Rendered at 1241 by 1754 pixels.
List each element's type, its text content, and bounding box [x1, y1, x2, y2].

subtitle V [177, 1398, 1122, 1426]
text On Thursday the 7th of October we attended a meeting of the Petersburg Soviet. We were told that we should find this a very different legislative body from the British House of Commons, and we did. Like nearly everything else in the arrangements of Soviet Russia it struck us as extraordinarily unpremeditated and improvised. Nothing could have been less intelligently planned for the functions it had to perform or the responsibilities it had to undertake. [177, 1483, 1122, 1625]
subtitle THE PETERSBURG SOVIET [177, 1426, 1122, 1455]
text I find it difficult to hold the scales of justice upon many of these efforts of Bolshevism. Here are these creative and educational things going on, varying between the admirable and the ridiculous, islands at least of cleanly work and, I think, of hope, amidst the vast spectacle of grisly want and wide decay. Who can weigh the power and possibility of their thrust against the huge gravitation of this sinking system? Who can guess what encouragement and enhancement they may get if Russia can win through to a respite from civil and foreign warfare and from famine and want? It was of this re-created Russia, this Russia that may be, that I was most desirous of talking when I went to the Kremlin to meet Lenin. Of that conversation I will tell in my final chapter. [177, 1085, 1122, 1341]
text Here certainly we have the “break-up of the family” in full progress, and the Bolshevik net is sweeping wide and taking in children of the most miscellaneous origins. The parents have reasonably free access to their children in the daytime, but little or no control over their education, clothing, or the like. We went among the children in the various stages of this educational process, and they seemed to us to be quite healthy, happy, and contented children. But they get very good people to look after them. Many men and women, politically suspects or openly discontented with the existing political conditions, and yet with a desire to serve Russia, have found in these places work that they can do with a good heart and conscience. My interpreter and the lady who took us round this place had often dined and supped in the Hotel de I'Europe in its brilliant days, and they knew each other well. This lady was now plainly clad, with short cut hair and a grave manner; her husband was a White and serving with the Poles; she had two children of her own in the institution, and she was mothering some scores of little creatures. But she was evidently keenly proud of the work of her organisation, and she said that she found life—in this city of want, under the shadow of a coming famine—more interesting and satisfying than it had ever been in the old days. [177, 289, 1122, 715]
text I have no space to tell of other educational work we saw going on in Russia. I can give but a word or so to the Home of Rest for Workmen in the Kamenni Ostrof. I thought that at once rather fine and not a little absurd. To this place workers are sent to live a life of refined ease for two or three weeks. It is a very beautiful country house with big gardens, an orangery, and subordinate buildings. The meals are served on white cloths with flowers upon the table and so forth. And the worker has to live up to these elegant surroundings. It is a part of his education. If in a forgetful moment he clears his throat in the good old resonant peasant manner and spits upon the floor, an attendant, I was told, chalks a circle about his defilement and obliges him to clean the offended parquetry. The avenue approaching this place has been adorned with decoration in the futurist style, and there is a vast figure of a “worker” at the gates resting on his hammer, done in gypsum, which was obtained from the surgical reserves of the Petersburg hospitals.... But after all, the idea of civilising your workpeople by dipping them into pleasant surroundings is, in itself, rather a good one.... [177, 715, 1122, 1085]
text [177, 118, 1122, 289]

----

• **Task**
All the material, top to bottom: write it out again precisely.

• **Written answer**
Rendered at 1241 by 1754 pixels.
List each element's type, its text content, and bounding box [x1, y1, x2, y2].

subtitle V [177, 1398, 1122, 1426]
text On Thursday the 7th of October we attended a meeting of the Petersburg Soviet. We were told that we should find this a very different legislative body from the British House of Commons, and we did. Like nearly everything else in the arrangements of Soviet Russia it struck us as extraordinarily unpremeditated and improvised. Nothing could have been less intelligently planned for the functions it had to perform or the responsibilities it had to undertake. [177, 1483, 1122, 1625]
subtitle THE PETERSBURG SOVIET [177, 1426, 1122, 1455]
text I find it difficult to hold the scales of justice upon many of these efforts of Bolshevism. Here are these creative and educational things going on, varying between the admirable and the ridiculous, islands at least of cleanly work and, I think, of hope, amidst the vast spectacle of grisly want and wide decay. Who can weigh the power and possibility of their thrust against the huge gravitation of this sinking system? Who can guess what encouragement and enhancement they may get if Russia can win through to a respite from civil and foreign warfare and from famine and want? It was of this re-created Russia, this Russia that may be, that I was most desirous of talking when I went to the Kremlin to meet Lenin. Of that conversation I will tell in my final chapter. [177, 1085, 1122, 1341]
text Here certainly we have the “break-up of the family” in full progress, and the Bolshevik net is sweeping wide and taking in children of the most miscellaneous origins. The parents have reasonably free access to their children in the daytime, but little or no control over their education, clothing, or the like. We went among the children in the various stages of this educational process, and they seemed to us to be quite healthy, happy, and contented children. But they get very good people to look after them. Many men and women, politically suspects or openly discontented with the existing political conditions, and yet with a desire to serve Russia, have found in these places work that they can do with a good heart and conscience. My interpreter and the lady who took us round this place had often dined and supped in the Hotel de I'Europe in its brilliant days, and they knew each other well. This lady was now plainly clad, with short cut hair and a grave manner; her husband was a White and serving with the Poles; she had two children of her own in the institution, and she was mothering some scores of little creatures. But she was evidently keenly proud of the work of her organisation, and she said that she found life—in this city of want, under the shadow of a coming famine—more interesting and satisfying than it had ever been in the old days. [177, 289, 1122, 715]
text I have no space to tell of other educational work we saw going on in Russia. I can give but a word or so to the Home of Rest for Workmen in the Kamenni Ostrof. I thought that at once rather fine and not a little absurd. To this place workers are sent to live a life of refined ease for two or three weeks. It is a very beautiful country house with big gardens, an orangery, and subordinate buildings. The meals are served on white cloths with flowers upon the table and so forth. And the worker has to live up to these elegant surroundings. It is a part of his education. If in a forgetful moment he clears his throat in the good old resonant peasant manner and spits upon the floor, an attendant, I was told, chalks a circle about his defilement and obliges him to clean the offended parquetry. The avenue approaching this place has been adorned with decoration in the futurist style, and there is a vast figure of a “worker” at the gates resting on his hammer, done in gypsum, which was obtained from the surgical reserves of the Petersburg hospitals.... But after all, the idea of civilising your workpeople by dipping them into pleasant surroundings is, in itself, rather a good one.... [177, 715, 1122, 1085]
text [177, 118, 1122, 289]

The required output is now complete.